A few years back I started to notice more and more news reports citing the online paparazzi site TMZ as a source.  I scoffed!  I laughed!  I snickered back and forth in a rocking motion while clutching my belly.  This was about as bad as using Wikipedia or gag me, Perez Hilton as your basis for a story.  I mean, come on, TMZ?  How ridiculous a concept.

Well, guess what?  In an era where fact checking is more a myth akin to unicorns, somehow the gang over at TMZ (the Thirty Mile Zone) has become one of the most reliable entertainment news sources on the planet.  How have they done it?  Former lawyer Harvey Levin and his minions have shunned the traditional gatekeeper model and largely present totally unbiased and unfiltered news stories.

 Obviously, there is still an element of deciding what to post on the site and when, but the information is about as raw as you can get it.

If you watch the nightly news magazine show from TMZ, you get a glimpse into what Entertainment Tonight used to be back in the early 80s.  Their cameras provide no editorial, no pre-paid industry slant, they just show you exactly what happened from the unflinching eye of a video camera.  There is no agent spinning actor’s words, no rehearsed statement about their latest project, it is just them, being them.  In a way, it is remarkably refreshing!

And think about it, this is nothing new.  Back before the internet and television assaulted us with daily entertainment news, newsreels and glossy once a month magazines gave fans these little daily glimpses into stars lives.  Photo shoots in Rock Hudson’s kitchen or 30 seconds of home movies from Lucy and Desi.  They carried that raw quality, unfiltered and honest.

TMZ is upholding the herald of journalism at a time when the entertainment news shows are on the decline.  Have you seen Extra lately?  Or Access Hollywood?  The Insider has turned into sports radio-esque shouting matches!  A panel of four or five “experts” all screaming soundbites that we heard in the tease before the commercial break anyway.  Remember when they ganged up on Gary Coleman? Toss in E! News and you’ve got four shows that all “report” the same story every night.  Funny how that works, or did you think the studios didn’t pay them for what they do?  They’re all in pockets and getting sheckles to be nightly PR spokesmen for anyone and everyone.

TMZ just lets what happens happen.  Sure they have to bury some stories, gatekeeping to a certain degree what they show, but when they do it show it, it is literally all there for you to decide, along with some snarky comments which most of us can agree are kind of funny.

Is it paparazzi bottom feeding?  Well, yes and no.  The segments that air all have the audio of both cameraman and star, and the banter is usually very light and very friendly.  If the “mark” is unresponsive, they let them go without chase or hassle (usually one or two questions before they give up) and I hear more “please” and “thank you” out of TMZ employees than the entirety of the current U.S. high school system.  They’re not stalking people at their homes, as most encounters are in public places like parking lots or LAX airport. And let’s face the facts people, 90% of those are far from an accident.  You ever wonder what a Hollywood publicist does?  Put two and two together and bam, TMZ “catches” you at the Starbucks in Calabasas.  ”Oh, I’m so shocked you found me out buying toothpaste at Target in my $10,000 outfit from Kitson!”  Not.

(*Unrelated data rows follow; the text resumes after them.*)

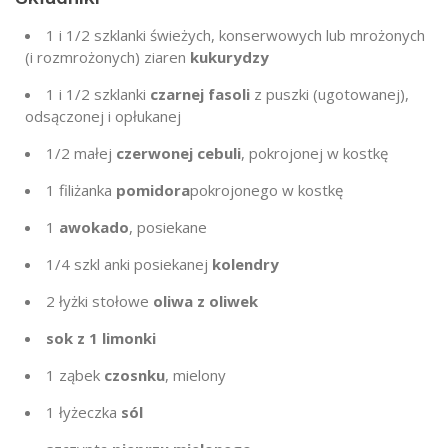
1
i 1/2 szklanki świeżych, konserwowych lub mrożonych
(i rozmrożonych) ziaren
kukurydzy
1
i 1/2 szklanki
czarnej fasoli
z puszki (ugotowanej),
odsączonej i opłukanej
1/2
małej
czerwonej cebuli
, pokrojonej w kostkę
1 filiżanka
pomidora
pokrojonego w kostkę
1
awokado
, posiekane
1/4 szkl
anki posiekanej
kolendry
2 łyżki stołowe
oliwa z oliwek
sok z
1
limonki
1
ząbek
czosnku
, mielony
1 łyżeczka
sól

Now, we can all argue about the validity of their so-called news and its subsequent value, but the “by the people, for the people” system they’ve installed is an important lesson in today’s information environment.  Too many news outlets have succumb to the hunger for content and disguise reports as real when in fact they are hearsay and occasionally, paid for advertisements.  Maybe someone does pay TMZ to film their client leaving Mr. Chow’s on a Friday night, but ultimately, even if what they say is rehearsed, the footage is there for our brains to absorb and decipher at will.  As a society fueled by free speech and free will, isn’t that all we really want from our news?